Seven's fiscal 2018 normalised net profit after tax, or NPAT, reduced 15% to AUD 143 million. Including one-off impairment charges, redundancy costs, partly offset by gains on asset sales, reported net profit was AUD 135 million. Dividends remain suspended, as restoring balance sheet health continues to take priority. Good progress was made on that front, with debt falling by AUD 76 million in the June-half to AUD 635 million and net debt/EBITDA down to 2.3 times (from 2.4 times a year ago). We see management's target leverage of below 2.0 times in fiscal 2019 as achievable, with our forecast showing 1.9 times.
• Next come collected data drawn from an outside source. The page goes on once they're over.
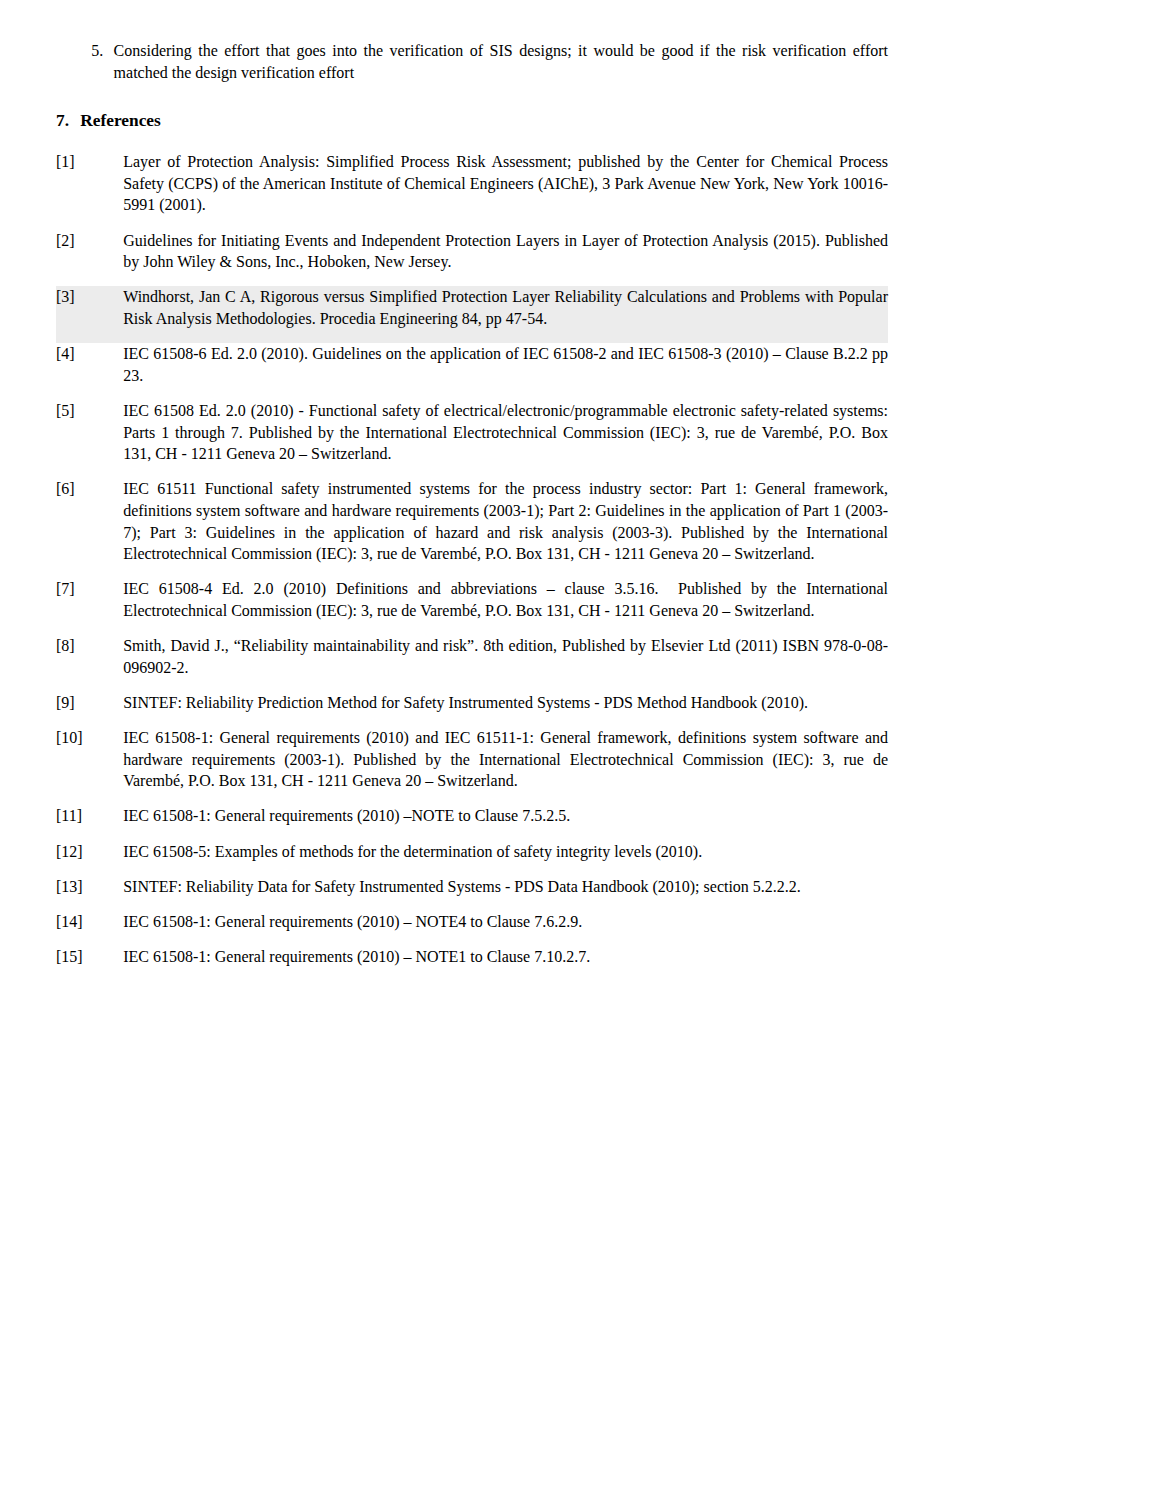Considering the effort that goes into the verification of SIS designs; it would be good if the risk verification effort matched the design verification effort
7. References
| [1] | Layer of Protection Analysis: Simplified Process Risk Assessment; published by the Center for Chemical Process Safety (CCPS) of the American Institute of Chemical Engineers (AIChE), 3 Park Avenue New York, New York 10016-5991 (2001). |
| [2] | Guidelines for Initiating Events and Independent Protection Layers in Layer of Protection Analysis (2015). Published by John Wiley & Sons, Inc., Hoboken, New Jersey. |
| [3] | Windhorst, Jan C A, Rigorous versus Simplified Protection Layer Reliability Calculations and Problems with Popular Risk Analysis Methodologies. Procedia Engineering 84, pp 47-54. |
| [4] | IEC 61508-6 Ed. 2.0 (2010). Guidelines on the application of IEC 61508-2 and IEC 61508-3 (2010) – Clause B.2.2 pp 23. |
| [5] | IEC 61508 Ed. 2.0 (2010) - Functional safety of electrical/electronic/programmable electronic safety-related systems: Parts 1 through 7. Published by the International Electrotechnical Commission (IEC): 3, rue de Varembé, P.O. Box 131, CH - 1211 Geneva 20 – Switzerland. |
| [6] | IEC 61511 Functional safety instrumented systems for the process industry sector: Part 1: General framework, definitions system software and hardware requirements (2003-1); Part 2: Guidelines in the application of Part 1 (2003-7); Part 3: Guidelines in the application of hazard and risk analysis (2003-3). Published by the International Electrotechnical Commission (IEC): 3, rue de Varembé, P.O. Box 131, CH - 1211 Geneva 20 – Switzerland. |
| [7] | IEC 61508-4 Ed. 2.0 (2010) Definitions and abbreviations – clause 3.5.16. Published by the International Electrotechnical Commission (IEC): 3, rue de Varembé, P.O. Box 131, CH - 1211 Geneva 20 – Switzerland. |
| [8] | Smith, David J., “Reliability maintainability and risk”. 8th edition, Published by Elsevier Ltd (2011) ISBN 978-0-08-096902-2. |
| [9] | SINTEF: Reliability Prediction Method for Safety Instrumented Systems - PDS Method Handbook (2010). |
| [10] | IEC 61508-1: General requirements (2010) and IEC 61511-1: General framework, definitions system software and hardware requirements (2003-1). Published by the International Electrotechnical Commission (IEC): 3, rue de Varembé, P.O. Box 131, CH - 1211 Geneva 20 – Switzerland. |
| [11] | IEC 61508-1: General requirements (2010) –NOTE to Clause 7.5.2.5. |
| [12] | IEC 61508-5: Examples of methods for the determination of safety integrity levels (2010). |
| [13] | SINTEF: Reliability Data for Safety Instrumented Systems - PDS Data Handbook (2010); section 5.2.2.2. |
| [14] | IEC 61508-1: General requirements (2010) – NOTE4 to Clause 7.6.2.9. |
| [15] | IEC 61508-1: General requirements (2010) – NOTE1 to Clause 7.10.2.7. |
Divisionally, TV EBIT fell 14% to AUD 216 million, slightly below our AUD 220 million estimate. This was driven by the well-documented ratings struggles which led to a fall in TV market revenue share to 38.1%, from 40.2% a year ago. However, strong recovery was evident in the second half, with ratings share reaching an all-time industry record of 41.6% (from 39.4% a year ago). While this was boosted by both the Winter Olympics and Commonwealth Games telecasts, Seven fully leveraged the promotional platforms that these events provided, kickstarting the ratings recovery. In fact, excluding the Commonwealth Games, Seven ratings share still averaged around 40%, setting a strong foundation for monetisation in fiscal 2019. The schedule will be further boosted by the recently-signed cricket rights, furnishing Seven with a premium all-year-round sports content (summer cricket, winter Australian Football League).
Newspaper EBIT fell 19% to AUD 21 million, above our AUD 19 million forecast, driven mostly by better-than-expected cost reduction. Magazine EBIT jumped to AUD 10 million, from AUD 4 million a year ago. This was the first increase in recent memory, mainly aided by significant cost savings from recent restructuring.